───── Text passage ─────

Open invoices rely on the merchant delivering the goods with an invoice. Consumers can try the goods and either return them or pay within a time period, usually 14 or 28 days.
Buyers love it because they aren’t required to pay up front. They get to try their goods first and decide if they like them enough to pay for them. There is no requirement to enter sensitive data into an online portal and the speed of purchasing is also improved, because only an address needs to be inputted.
It’s so popular that open invoices are offered by over 90% of merchants and consumers are reluctant to give it up even in the face of faster global payment services such as PayPal.
Many third party services operate within the open invoice structure, allowing consumers to manage their invoices and payments through their portals.
The downside for merchants is that returns of goods are high.
In fact, they can be as high as 50%. The increased operational costs of managing the returns can be a turnoff for larger brands entering the German market. Because customers take receipt of goods before paying, fraud can also be a problem.
Many British retailers – such as New Look and River Island – don’t offer open invoice to German consumers, possibly for these reasons.
Third party bank transfers
Third party bank transfers, such as Giropay and SOFORT Payment, are less popular forms of online payment than open invoice, but are used by many German shoppers.
Giropay is a service that allows users to pay for goods using direct online bank transfers. It’s a third party transaction tool that pops up at the point of payment, asks the user to submit their bank details, enter a second-step authentication code and then return to the merchant’s site once completed.
Like PayPal, services will charge a percentage transaction fee. It’s a ubiquitous tool in Germany, with services reporting that 85% of the population have access to Giropay and accounts for 16% of all online transactions.
Both Giropay and SOFORT Payment bank transfer systems charge a percentage cost and a fixed charge for each transaction, They then cannot be cancelled by the customer, which is an advantage for the merchant, but not so good for the customer.

───── Record extracts ─────

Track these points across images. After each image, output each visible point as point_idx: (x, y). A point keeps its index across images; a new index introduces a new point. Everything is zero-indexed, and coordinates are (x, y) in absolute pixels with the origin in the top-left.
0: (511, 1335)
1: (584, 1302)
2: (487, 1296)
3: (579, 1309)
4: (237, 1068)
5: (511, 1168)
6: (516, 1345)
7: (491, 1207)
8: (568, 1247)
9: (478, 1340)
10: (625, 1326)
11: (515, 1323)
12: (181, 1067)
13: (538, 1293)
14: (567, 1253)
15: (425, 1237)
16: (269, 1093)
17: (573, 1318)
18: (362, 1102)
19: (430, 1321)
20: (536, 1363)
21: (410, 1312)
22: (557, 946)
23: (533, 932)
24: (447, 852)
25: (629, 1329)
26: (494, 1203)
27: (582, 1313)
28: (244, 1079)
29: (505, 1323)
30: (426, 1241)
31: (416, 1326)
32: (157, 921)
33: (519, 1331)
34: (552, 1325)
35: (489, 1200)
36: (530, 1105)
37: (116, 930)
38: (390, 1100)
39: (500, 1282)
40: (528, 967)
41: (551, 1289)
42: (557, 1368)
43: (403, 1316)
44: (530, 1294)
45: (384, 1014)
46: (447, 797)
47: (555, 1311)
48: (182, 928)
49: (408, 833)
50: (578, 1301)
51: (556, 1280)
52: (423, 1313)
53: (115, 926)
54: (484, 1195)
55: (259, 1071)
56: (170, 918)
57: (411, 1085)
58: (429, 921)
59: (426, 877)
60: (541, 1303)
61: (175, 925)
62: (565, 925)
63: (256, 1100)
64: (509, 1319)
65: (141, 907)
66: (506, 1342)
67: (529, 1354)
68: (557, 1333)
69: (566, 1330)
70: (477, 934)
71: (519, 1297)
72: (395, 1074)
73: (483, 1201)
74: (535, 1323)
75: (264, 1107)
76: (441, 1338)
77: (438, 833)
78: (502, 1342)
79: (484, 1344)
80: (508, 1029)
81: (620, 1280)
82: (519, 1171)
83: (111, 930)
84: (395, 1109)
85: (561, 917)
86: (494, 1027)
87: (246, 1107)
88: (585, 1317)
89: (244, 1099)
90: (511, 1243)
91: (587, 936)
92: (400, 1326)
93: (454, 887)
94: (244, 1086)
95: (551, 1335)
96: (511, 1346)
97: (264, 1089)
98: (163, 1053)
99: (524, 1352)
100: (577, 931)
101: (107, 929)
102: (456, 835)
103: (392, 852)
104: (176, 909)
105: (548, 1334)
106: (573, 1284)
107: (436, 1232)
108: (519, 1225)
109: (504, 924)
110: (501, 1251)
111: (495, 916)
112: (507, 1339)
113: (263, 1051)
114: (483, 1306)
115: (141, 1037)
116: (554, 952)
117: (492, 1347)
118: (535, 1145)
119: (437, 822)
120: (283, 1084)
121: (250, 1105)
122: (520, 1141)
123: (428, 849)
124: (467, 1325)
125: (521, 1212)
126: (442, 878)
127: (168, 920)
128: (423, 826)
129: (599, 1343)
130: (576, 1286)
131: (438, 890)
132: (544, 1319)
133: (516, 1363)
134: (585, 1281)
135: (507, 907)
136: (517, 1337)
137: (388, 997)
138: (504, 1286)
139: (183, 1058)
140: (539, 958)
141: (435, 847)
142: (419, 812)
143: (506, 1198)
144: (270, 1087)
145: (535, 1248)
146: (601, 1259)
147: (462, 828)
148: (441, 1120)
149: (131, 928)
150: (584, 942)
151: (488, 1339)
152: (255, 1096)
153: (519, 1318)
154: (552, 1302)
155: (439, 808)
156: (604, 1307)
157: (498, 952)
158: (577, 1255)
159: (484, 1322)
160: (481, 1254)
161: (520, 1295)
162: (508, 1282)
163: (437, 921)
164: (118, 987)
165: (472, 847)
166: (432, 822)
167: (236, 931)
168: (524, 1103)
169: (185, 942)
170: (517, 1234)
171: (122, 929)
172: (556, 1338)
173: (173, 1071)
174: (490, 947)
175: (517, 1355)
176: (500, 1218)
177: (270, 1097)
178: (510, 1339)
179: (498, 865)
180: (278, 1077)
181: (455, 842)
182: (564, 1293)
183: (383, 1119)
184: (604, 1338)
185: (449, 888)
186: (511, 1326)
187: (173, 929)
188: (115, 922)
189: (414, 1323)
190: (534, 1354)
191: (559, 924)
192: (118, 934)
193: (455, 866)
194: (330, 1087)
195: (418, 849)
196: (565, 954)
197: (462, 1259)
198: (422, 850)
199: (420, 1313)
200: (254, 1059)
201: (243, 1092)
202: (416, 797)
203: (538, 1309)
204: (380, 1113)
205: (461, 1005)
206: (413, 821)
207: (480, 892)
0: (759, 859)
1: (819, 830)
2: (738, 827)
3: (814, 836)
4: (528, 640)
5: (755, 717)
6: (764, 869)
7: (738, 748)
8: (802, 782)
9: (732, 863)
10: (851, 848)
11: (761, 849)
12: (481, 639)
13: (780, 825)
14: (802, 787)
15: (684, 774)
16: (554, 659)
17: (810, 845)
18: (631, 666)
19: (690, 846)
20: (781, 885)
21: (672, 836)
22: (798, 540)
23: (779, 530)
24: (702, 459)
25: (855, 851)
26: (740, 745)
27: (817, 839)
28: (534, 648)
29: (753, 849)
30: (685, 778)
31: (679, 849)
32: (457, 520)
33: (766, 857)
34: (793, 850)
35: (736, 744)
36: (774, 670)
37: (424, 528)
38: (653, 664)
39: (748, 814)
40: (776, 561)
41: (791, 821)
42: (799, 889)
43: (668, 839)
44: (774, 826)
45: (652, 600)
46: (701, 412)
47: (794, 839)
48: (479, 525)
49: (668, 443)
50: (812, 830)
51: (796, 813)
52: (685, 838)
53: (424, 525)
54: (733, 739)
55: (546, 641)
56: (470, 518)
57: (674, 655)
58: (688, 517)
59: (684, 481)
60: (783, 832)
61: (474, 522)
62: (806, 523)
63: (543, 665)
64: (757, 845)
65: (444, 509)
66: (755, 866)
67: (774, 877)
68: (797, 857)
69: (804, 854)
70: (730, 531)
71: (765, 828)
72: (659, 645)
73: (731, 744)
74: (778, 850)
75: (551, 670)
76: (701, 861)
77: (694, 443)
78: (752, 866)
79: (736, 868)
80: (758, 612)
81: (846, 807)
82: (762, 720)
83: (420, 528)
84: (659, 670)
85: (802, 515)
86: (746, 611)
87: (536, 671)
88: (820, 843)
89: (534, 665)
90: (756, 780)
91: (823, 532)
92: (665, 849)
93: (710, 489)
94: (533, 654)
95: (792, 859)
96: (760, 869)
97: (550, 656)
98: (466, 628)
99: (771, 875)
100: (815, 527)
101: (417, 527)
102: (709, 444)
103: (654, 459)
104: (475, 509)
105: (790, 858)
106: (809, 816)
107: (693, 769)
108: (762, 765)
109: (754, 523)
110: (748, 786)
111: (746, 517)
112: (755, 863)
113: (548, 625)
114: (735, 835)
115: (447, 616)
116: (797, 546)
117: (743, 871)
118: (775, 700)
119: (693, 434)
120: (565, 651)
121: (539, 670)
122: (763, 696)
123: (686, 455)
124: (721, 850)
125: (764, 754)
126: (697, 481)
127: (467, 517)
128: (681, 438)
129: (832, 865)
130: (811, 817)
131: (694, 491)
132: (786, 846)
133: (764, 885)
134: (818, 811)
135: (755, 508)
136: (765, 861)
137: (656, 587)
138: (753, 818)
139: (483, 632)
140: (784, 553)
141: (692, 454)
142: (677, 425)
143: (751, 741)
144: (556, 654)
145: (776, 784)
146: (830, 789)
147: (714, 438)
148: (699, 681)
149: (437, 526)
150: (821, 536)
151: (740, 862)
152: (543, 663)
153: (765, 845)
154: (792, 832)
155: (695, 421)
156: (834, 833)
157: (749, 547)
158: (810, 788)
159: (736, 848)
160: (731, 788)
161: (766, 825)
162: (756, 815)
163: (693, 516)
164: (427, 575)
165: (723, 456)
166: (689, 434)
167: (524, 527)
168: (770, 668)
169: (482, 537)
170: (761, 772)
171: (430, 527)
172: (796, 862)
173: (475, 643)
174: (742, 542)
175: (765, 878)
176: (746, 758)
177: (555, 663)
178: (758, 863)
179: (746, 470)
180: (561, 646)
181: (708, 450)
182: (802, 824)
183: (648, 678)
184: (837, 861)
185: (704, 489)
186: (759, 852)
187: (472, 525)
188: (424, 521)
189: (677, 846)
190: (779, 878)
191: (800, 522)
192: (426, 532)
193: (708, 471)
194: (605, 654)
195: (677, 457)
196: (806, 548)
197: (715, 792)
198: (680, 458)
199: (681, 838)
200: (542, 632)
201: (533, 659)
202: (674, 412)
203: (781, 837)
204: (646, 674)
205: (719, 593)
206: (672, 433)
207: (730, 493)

─────

### [Work task 1]
According to the passage on German online payments, what share of merchants offer open invoices?
### [Work task 2]
In the passage on German online payments, shorten the paragraph starting "Buyers love it because" into a brief list that keeps its main facts.
### [Work task 3]
Pick up the passage on German online payments after its last sentence and carry it on.
You won't need the records at all.

### [Expected output 1]
Over 90% of merchants.

### [Expected output 2]
- Buyers don't have to pay up front.
- They can try the goods first and pay only if they like them.
- They don't have to enter sensitive data into an online portal.
- Buying is faster, since only an address is needed.

### [Expected output 3]
While popular in the UK, credit and debit card payments only make up around 10% of all online transactions in Germany and are expected to fall in the coming years. In fact, only 25% of Germans even have a credit card!
Perhaps shoppers are simply accustomed to the use of open invoices and third party payment gateways? Or is it that German banks are pushing for their own payment methods, such as ‘Paydirekt’?
Paydirekt is a relatively new payment system, launched at the end of 2015 by the largest German banks.
It allows the customer to pay for online goods through their own banking system, rather than a third party, offering both merchants and consumers incentives such as eliminating transaction charges.
SEPA (which stands for Single Euro Payments Area) facilitates cross-border payment systems across Europe.
It benefits those from other European countries who may be living in Germany as well as promoting customer-beneficial competition between payment service providers.
The concept aims to make cross-border transfers equivalent to a domestic transfer i.e. customers aren’t charged anymore for them. Despite these benefits, direct debits only make up a small percentage of online payment methods in Germany, roughly around 5%.
Despite the popularity of open invoices and bank transfers, e-wallet type payments are increasing in use. Online transactions using PayPal, Apple Pay and Android Pay are expected to overtake bank transfers in the coming years, taking 23.9% of the market over their 23%. The desire for security and convenience appears to be driving uptake of these well-established payment methods.
Integrating ecommerce payments is easier than ever for German businesses. For example, gaming site Solitaired, which has an audience in Germany, uses Stripe as an off-the-shelf solution to integrate online payments for its premium solitaire games.
Smartphone usage is rapidly growing in Germany, which could be another driving factor in the increasing use of e-wallet payment method.Mobile shopping has become more prevalent and instant payments suit the needs of modern consumers.
What does this mean for you?
Germany has possibly one of the most diverse payment landscapes. In particular, the usage of open invoice is here to stay and if you’re looking to open a business in Germany, you need to embrace it.
Your return rates may be high, which will undoubtedly increase costs and make cash flow management difficult. However, it’s the payment method most preferred by your consumers. This means they’re more likely to convert and even return to shop with you.
Ensure you plan ahead for higher returns in your German market and streamline the process for both your business and the consumer.
Your payment method needs to suit your business, so factor this in from the start, whether you’re setting up your own new business or buying a business that already exists. Consider offering all forms of payment; the more methods you provide to your customer, the more likely they are to convert. You may also need accounting software for small business.
And lastly, know your market. German consumers are conscientious buyers: they compare, shop around, and they’re well-prepared. They don’t often act on impulse. If you don’t offer a payment service they use, why would they choose to shop with you?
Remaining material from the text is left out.